(Household object change records)

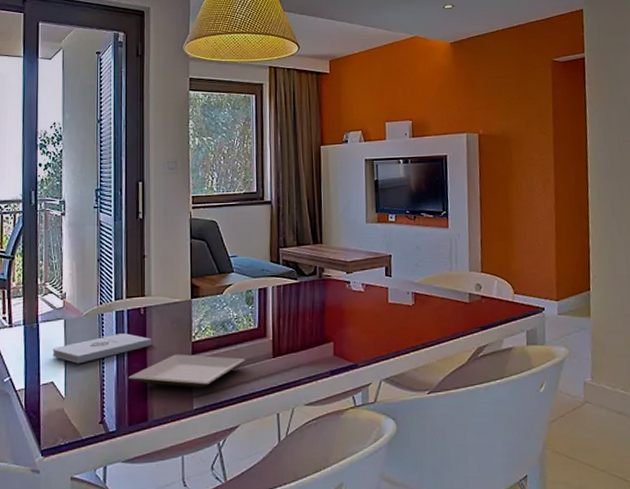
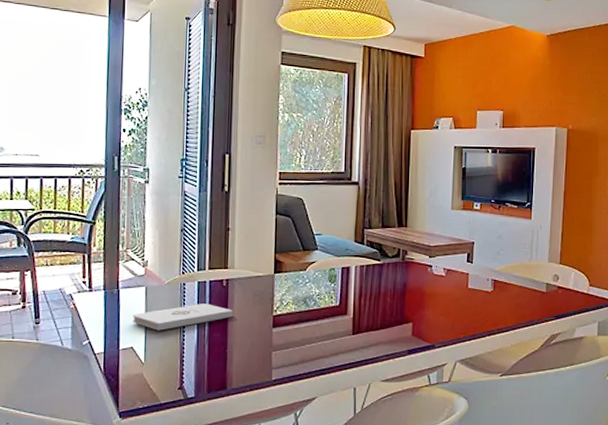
plate: present [128,354,245,388] -> none [209,326,325,360]

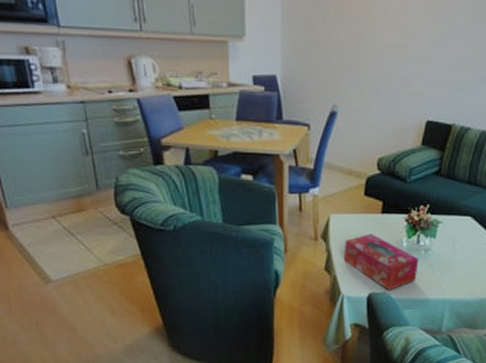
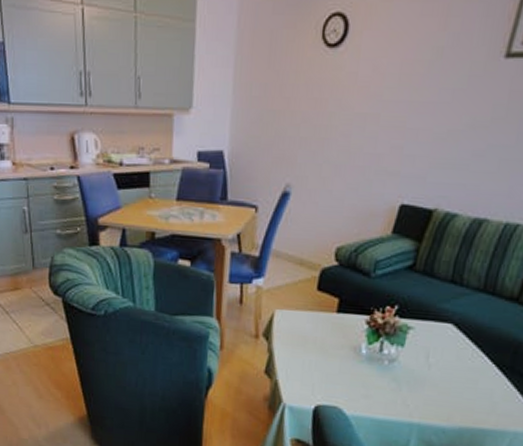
tissue box: present [343,234,419,290] -> none [287,335,381,405]

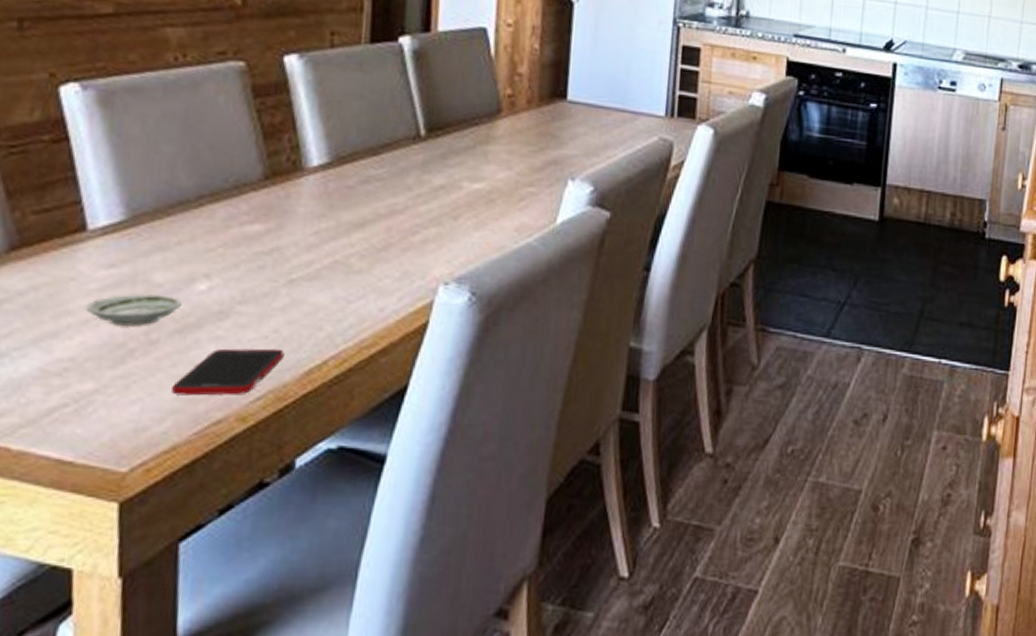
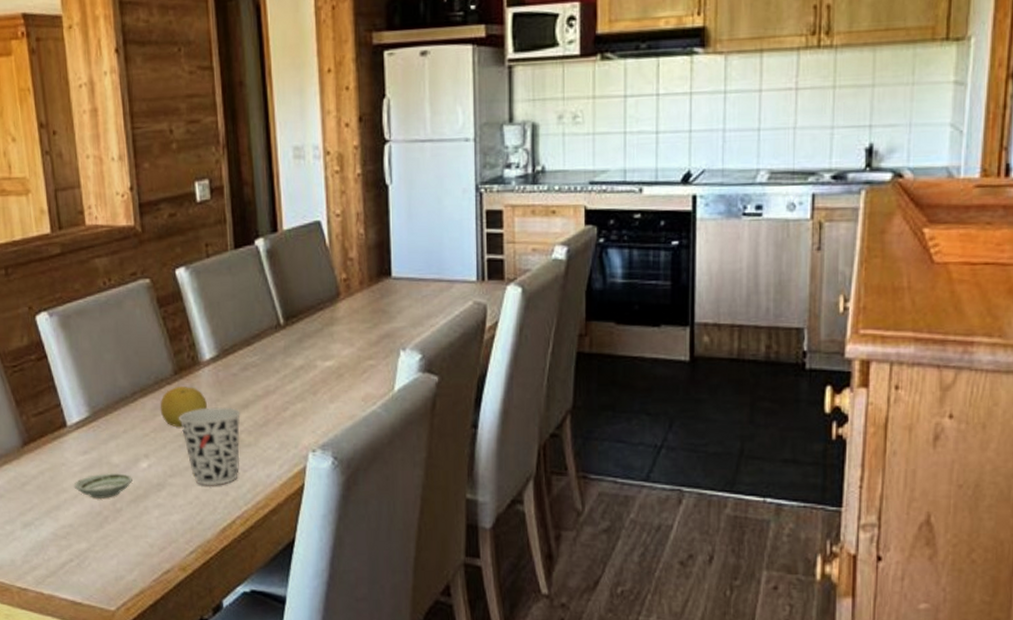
cell phone: present [172,348,285,396] -> none [135,512,205,551]
fruit: none [236,193,307,244] -> present [160,386,207,428]
cup: none [262,223,353,318] -> present [178,407,240,486]

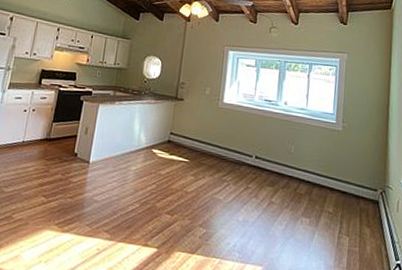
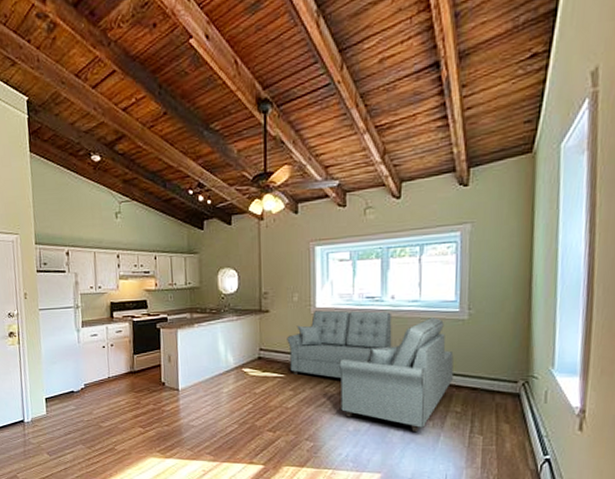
sofa: none [195,105,330,228] -> present [287,310,454,432]

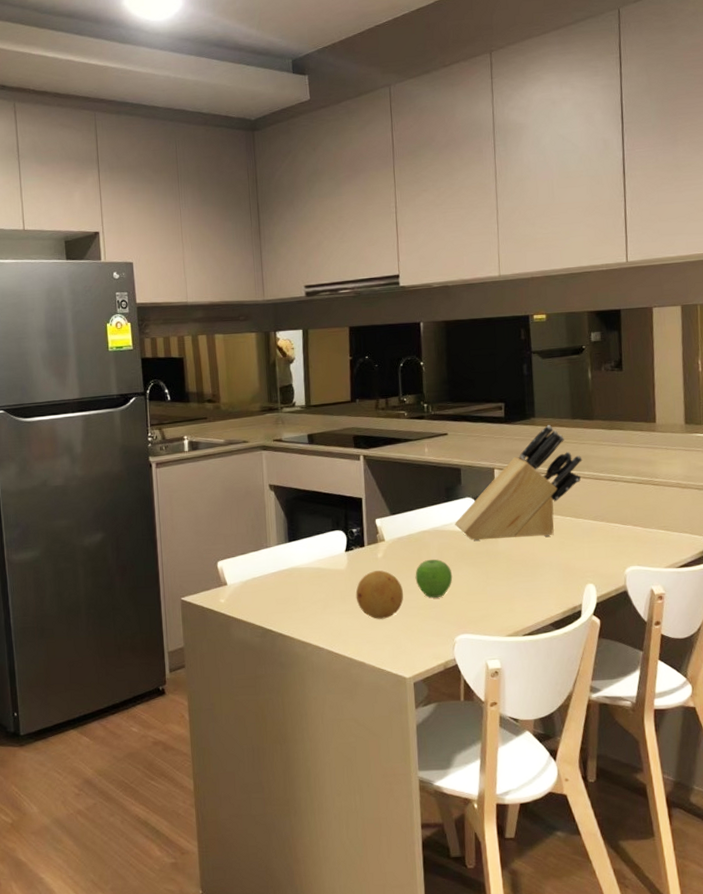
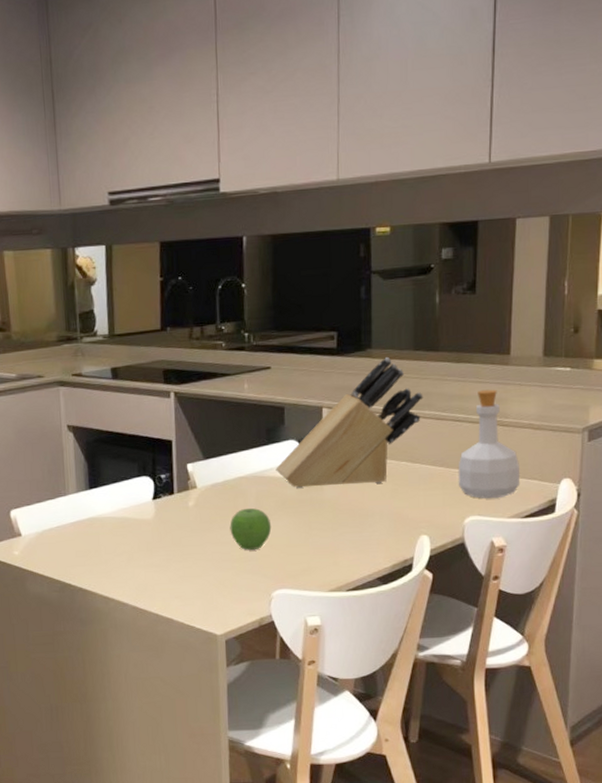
fruit: present [355,570,404,619] -> none [163,520,217,573]
bottle: none [616,452,673,551] -> present [458,389,520,499]

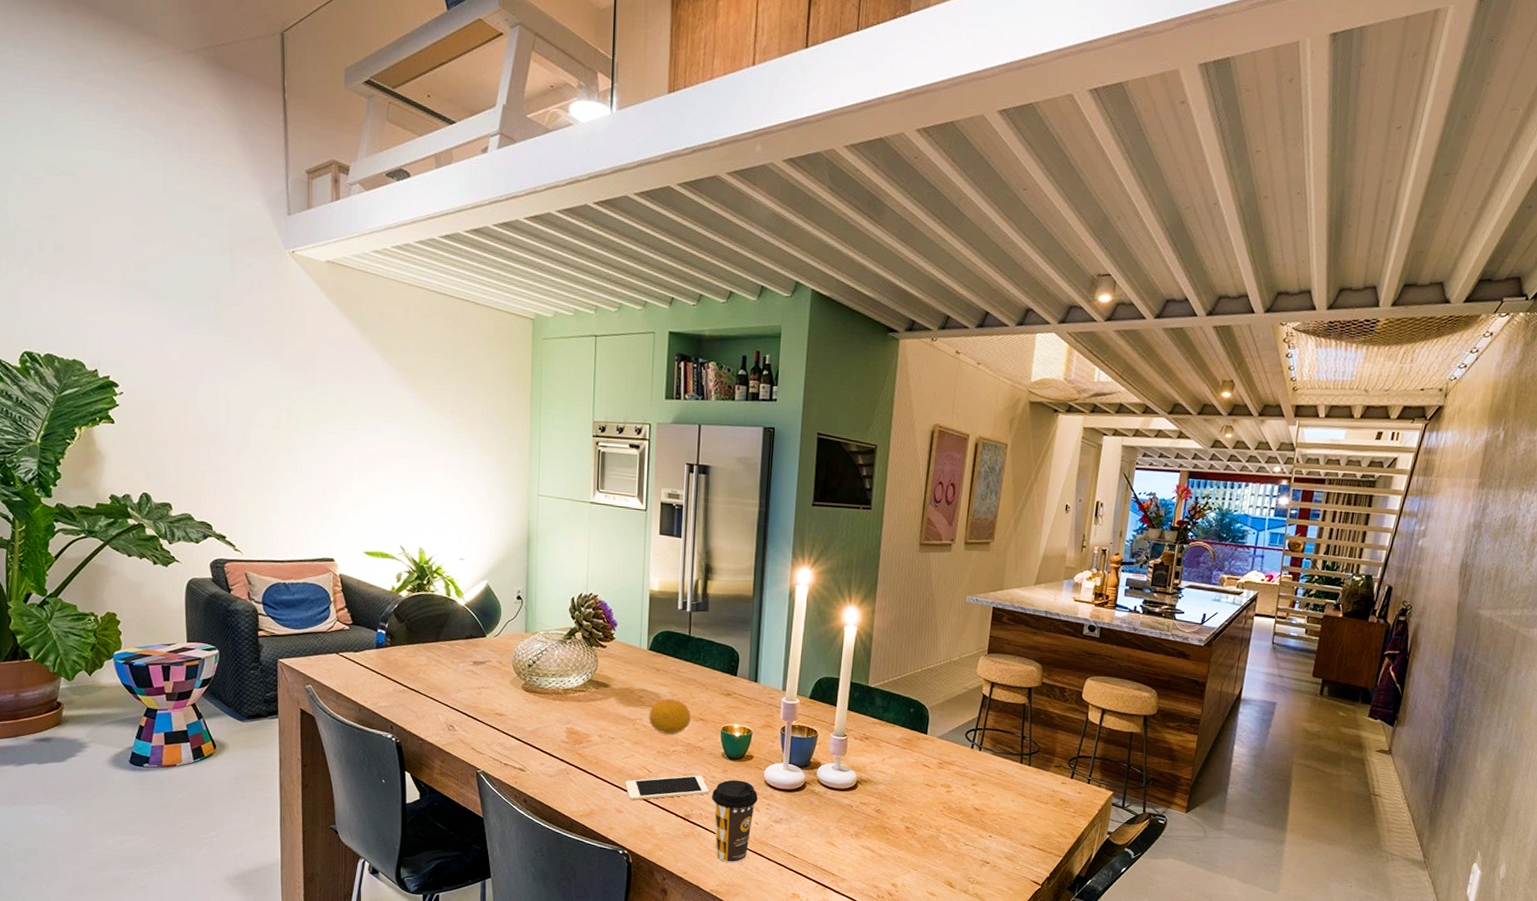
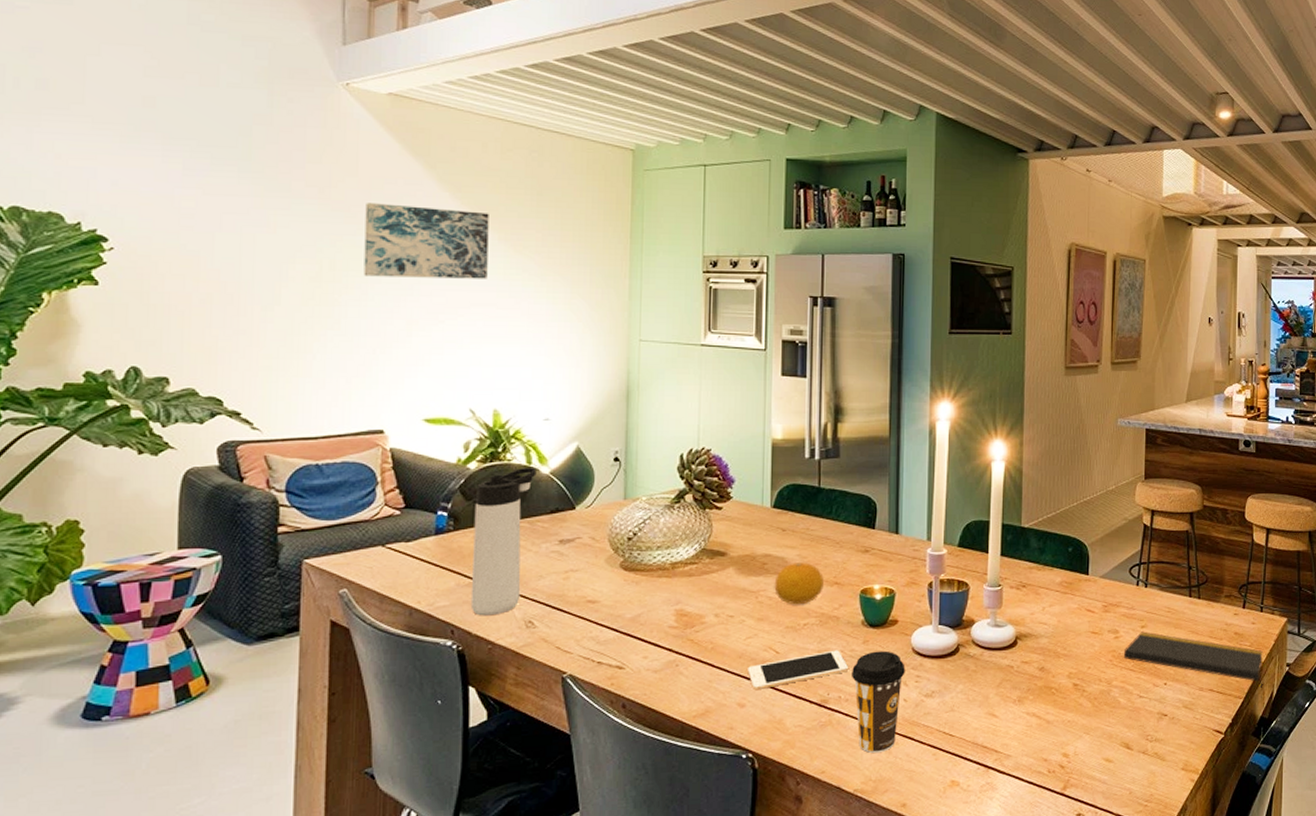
wall art: none [312,361,412,434] -> present [364,203,489,279]
thermos bottle: none [405,599,455,718] -> present [470,468,537,616]
notepad: none [953,789,1086,859] -> present [1123,631,1263,698]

* To-do item:
Taking the line with "wall art: none" as the start and the last line of the data above as the end, write out those two lines and every line between them exactly, and only those.

* Output below:
wall art: none [312,361,412,434] -> present [364,203,489,279]
thermos bottle: none [405,599,455,718] -> present [470,468,537,616]
notepad: none [953,789,1086,859] -> present [1123,631,1263,698]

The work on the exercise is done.